Table 2. XRF Elemental Analysis
The SEM images of the untreated and treated RHS samples are shown in Fig. 3. Figure 3a shows a flat surface with no clear boundaries. The untreated RHS was comprised of non-cellulosic and hemicellulose components that bound the particles together, which resulted in the irregular shape of the silica particles. The solvent-thermal treatment that was used to purify the cellulose components had modified the morphology of the RHS. The solvent mixture, which consisted of non-polar and polar solvents, had influenced the shape of the particles. Noushad et al. (2012) had reported that using non-polar solvents in rice husk treatments could produce irregular silica particles, while polar solvents could produce spherical and well-rounded silica particles. The silica particles were probably solvated by the polar solvent (ethanol), thus increasing the surface area. This condition is believed to be responsible in obtaining the sphere-shaped silica particles, while when a non-polar solvent (toluene) was used, the degree of agglomeration was significantly increased.
As shown in Fig. 3b, the treated RHS was spherical in shape and highly agglomerated.
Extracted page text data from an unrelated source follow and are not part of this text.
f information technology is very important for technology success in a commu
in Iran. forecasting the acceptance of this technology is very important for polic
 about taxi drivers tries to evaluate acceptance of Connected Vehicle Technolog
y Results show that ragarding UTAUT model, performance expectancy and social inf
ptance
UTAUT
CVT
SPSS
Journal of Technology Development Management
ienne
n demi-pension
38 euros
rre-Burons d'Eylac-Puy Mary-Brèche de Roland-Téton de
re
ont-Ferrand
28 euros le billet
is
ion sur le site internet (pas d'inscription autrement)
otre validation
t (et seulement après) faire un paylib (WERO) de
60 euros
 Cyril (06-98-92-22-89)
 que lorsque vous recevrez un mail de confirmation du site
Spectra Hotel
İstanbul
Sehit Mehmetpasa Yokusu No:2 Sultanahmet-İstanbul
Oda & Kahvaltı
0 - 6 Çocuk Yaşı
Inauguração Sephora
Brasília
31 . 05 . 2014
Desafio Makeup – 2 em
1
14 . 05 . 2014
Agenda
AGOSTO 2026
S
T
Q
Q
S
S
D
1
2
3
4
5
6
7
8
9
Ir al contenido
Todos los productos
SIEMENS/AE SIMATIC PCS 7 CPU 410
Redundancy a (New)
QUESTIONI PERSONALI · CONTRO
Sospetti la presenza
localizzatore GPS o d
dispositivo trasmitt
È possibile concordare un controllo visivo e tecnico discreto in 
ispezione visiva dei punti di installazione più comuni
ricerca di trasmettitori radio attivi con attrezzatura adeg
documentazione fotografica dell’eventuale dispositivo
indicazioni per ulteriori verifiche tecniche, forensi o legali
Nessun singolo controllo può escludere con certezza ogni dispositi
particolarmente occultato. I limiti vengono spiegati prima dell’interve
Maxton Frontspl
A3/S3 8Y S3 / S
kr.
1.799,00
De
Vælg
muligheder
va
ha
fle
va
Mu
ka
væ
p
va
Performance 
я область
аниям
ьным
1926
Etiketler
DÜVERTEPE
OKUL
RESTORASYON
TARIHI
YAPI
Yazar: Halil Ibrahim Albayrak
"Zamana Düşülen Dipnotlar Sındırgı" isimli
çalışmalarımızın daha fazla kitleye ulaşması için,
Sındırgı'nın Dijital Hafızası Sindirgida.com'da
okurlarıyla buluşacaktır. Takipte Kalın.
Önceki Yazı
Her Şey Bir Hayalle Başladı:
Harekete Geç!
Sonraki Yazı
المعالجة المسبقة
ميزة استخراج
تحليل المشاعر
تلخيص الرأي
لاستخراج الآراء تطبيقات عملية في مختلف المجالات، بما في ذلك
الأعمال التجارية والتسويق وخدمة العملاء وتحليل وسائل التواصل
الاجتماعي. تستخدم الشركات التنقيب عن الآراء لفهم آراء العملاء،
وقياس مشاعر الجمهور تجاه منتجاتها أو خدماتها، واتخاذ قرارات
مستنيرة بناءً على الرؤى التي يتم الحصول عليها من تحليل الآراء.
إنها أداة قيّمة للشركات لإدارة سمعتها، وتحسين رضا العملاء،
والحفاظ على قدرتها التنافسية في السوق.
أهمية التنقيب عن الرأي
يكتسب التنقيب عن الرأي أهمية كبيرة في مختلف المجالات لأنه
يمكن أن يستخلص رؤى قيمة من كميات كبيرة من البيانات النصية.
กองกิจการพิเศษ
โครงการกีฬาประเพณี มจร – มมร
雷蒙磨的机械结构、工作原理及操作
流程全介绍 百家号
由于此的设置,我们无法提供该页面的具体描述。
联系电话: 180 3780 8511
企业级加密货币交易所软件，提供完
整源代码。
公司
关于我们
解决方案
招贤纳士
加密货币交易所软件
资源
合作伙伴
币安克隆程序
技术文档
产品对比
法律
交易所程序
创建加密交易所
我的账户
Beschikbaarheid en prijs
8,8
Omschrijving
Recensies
The agglomeration was due to the hydroxyl groups on the surface of RHS, which resulted in strong interactions among the RHS particles. The size distribution of the untreated and treated RHS particles varied from 100 to 300 nm. The BET analysis showed the untreated RHS as having a surface area of 11.4 m2/g, while the surface area of the treated and leached RHS was 234.2 m2/g. Theoretically, a higher surface area would result in a smaller particle size that would perhaps yield a higher reinforcing effect on the rubber matrix.